Proposed ACA marketplace reforms address consumer, insurer concerns
Seeking to improve the experience of consumers and health insurers alike, the federal government has proposed a host of reforms for the Affordable Care Act marketplaces.
In its Notice of Benefit and Payment Parameters for 2017, the Centers for Medicare & Medicaid Services (CMS) directly address the issue of provider network adequacy in ACA exchange plans, asking states to establish standards that are subject to minimum criteria that CMS will establish at a later date. The agency also is looking into the possibility of indicating to consumers whether an exchange plan features a broad number of providers.
The issue of narrow-network plans on the exchanges has been a controversial one, with one recent study finding that as many as 14 percent of ACA health plans lack in-network physicians in at least one common specialty. To address such concerns, state insurance commissioners have drafted a model state law to better regulate provider networks.
The CMS is also considering requiring health plans that operate on the federal exchange to count certain out-of-pocket expenses on unexpected out-of-network services toward a policy holder's annual out-of-pocket maximum, that is, if the service was performed at an in-network facility and the consumer didn't get advance notice about the out-of-network charges.

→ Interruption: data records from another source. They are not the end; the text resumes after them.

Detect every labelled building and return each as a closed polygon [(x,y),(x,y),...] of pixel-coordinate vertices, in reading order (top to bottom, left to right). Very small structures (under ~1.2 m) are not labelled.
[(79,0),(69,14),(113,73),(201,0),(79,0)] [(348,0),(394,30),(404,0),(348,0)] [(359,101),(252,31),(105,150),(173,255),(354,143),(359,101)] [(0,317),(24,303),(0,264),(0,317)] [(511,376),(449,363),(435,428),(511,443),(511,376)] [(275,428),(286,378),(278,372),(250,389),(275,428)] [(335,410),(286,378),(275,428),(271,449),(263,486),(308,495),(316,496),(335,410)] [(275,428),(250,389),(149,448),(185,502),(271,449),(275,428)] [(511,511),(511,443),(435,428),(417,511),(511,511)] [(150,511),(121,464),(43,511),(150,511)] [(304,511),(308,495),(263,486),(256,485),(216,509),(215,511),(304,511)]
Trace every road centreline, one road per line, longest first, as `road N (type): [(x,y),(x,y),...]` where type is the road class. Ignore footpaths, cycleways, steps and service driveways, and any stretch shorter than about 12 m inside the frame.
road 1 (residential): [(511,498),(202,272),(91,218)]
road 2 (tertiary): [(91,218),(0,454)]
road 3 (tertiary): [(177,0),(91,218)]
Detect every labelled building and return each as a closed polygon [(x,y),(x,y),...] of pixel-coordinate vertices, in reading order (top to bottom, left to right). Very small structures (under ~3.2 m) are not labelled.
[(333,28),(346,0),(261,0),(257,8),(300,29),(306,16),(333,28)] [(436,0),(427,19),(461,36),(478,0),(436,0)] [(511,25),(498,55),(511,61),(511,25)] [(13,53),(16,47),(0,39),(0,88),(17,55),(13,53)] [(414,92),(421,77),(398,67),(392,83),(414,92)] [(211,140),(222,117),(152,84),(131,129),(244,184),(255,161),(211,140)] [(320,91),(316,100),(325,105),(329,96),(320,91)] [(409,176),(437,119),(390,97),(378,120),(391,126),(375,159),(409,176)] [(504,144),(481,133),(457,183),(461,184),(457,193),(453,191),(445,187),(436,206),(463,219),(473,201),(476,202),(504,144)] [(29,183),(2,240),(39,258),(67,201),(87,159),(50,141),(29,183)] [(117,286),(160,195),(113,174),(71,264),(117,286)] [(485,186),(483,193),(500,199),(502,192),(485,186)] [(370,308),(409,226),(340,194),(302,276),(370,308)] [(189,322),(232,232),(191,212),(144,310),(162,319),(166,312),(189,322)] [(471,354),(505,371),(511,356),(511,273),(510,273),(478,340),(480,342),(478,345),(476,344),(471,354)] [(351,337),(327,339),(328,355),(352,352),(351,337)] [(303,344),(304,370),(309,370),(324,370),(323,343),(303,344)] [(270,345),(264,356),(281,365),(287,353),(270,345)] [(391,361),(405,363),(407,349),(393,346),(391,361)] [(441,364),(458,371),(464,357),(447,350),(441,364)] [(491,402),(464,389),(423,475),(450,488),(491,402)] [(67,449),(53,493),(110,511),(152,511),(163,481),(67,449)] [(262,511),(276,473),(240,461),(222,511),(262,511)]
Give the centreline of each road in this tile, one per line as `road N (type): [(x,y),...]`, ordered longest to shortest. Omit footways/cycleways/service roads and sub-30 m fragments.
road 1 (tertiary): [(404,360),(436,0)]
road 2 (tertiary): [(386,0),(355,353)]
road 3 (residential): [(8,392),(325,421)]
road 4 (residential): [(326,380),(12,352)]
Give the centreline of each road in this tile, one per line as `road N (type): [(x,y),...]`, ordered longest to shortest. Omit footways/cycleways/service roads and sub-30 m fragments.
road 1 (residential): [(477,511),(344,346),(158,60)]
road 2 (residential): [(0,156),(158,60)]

Such proposals are an "an aggressive move to strengthen regulation of the market," Caroline Pearson, senior vice president at the consulting firm Avalere Health, tells The Washington Post. Still, she worries about how some of the rules may play out for insurers, which have shown signs they are struggling in the individual market. The nation's largest insurer, UnitedHealth Group, said Thursday that it is losing money on its ACA plans and may pull out of the marketplace entirely in 2017.
Perhaps in a nod to insurers' complaints, other CMS proposals seek to make the ACA marketplace an easier place to operate, including: recalibrating the risk adjustment formula to provide greater accuracy of payments; keeping the federal marketplace user fee stable for 2017; changing the open enrollment period for 2018 and beyond to Nov. 1-Jan. 31; improving the child age rating curve to reflect risk more accurately; and streamlining direct enrollment so that customers can more easily use websites of agents and brokers in order to lessen insurers' administrative costs.
"We look forward to reviewing comments to these proposed rules to make the marketplaces work even better so that consumers will benefit from choice and competition," Healthcare.gov CEO Kevin Counihan said in a statement from CMS about the proposals.